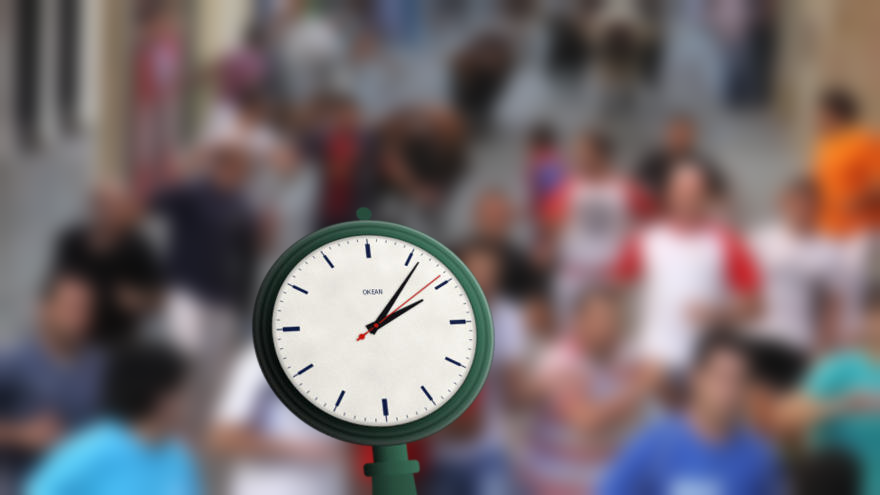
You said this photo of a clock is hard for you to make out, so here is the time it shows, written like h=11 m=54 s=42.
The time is h=2 m=6 s=9
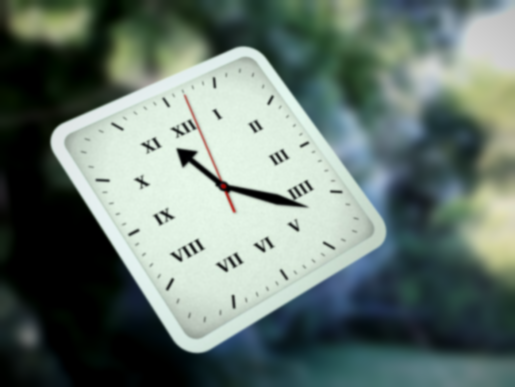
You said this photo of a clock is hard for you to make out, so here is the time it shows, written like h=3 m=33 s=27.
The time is h=11 m=22 s=2
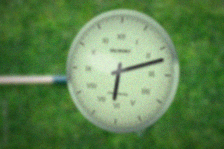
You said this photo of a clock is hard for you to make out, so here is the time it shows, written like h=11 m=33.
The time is h=6 m=12
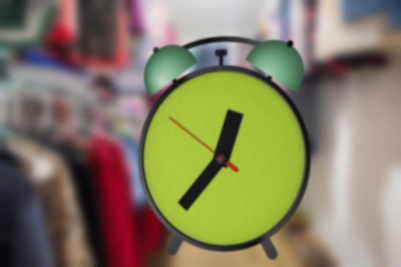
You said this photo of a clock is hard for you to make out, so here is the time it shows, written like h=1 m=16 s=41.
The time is h=12 m=36 s=51
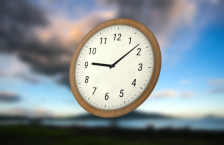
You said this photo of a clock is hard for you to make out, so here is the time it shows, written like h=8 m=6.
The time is h=9 m=8
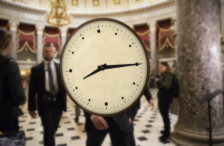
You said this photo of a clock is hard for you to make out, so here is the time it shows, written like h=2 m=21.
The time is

▸ Problem: Give all of the material above as a JSON array of strings, one string per line, with blank lines and the pictures left out.

▸ Exercise answer:
[
  "You said this photo of a clock is hard for you to make out, so here is the time it shows, written like h=11 m=54 s=42.",
  "The time is h=2 m=6 s=9",
  "You said this photo of a clock is hard for you to make out, so here is the time it shows, written like h=3 m=33 s=27.",
  "The time is h=11 m=22 s=2",
  "You said this photo of a clock is hard for you to make out, so here is the time it shows, written like h=11 m=33.",
  "The time is h=6 m=12",
  "You said this photo of a clock is hard for you to make out, so here is the time it shows, written like h=1 m=16 s=41.",
  "The time is h=12 m=36 s=51",
  "You said this photo of a clock is hard for you to make out, so here is the time it shows, written like h=8 m=6.",
  "The time is h=9 m=8",
  "You said this photo of a clock is hard for you to make out, so here is the time it shows, written like h=2 m=21.",
  "The time is"
]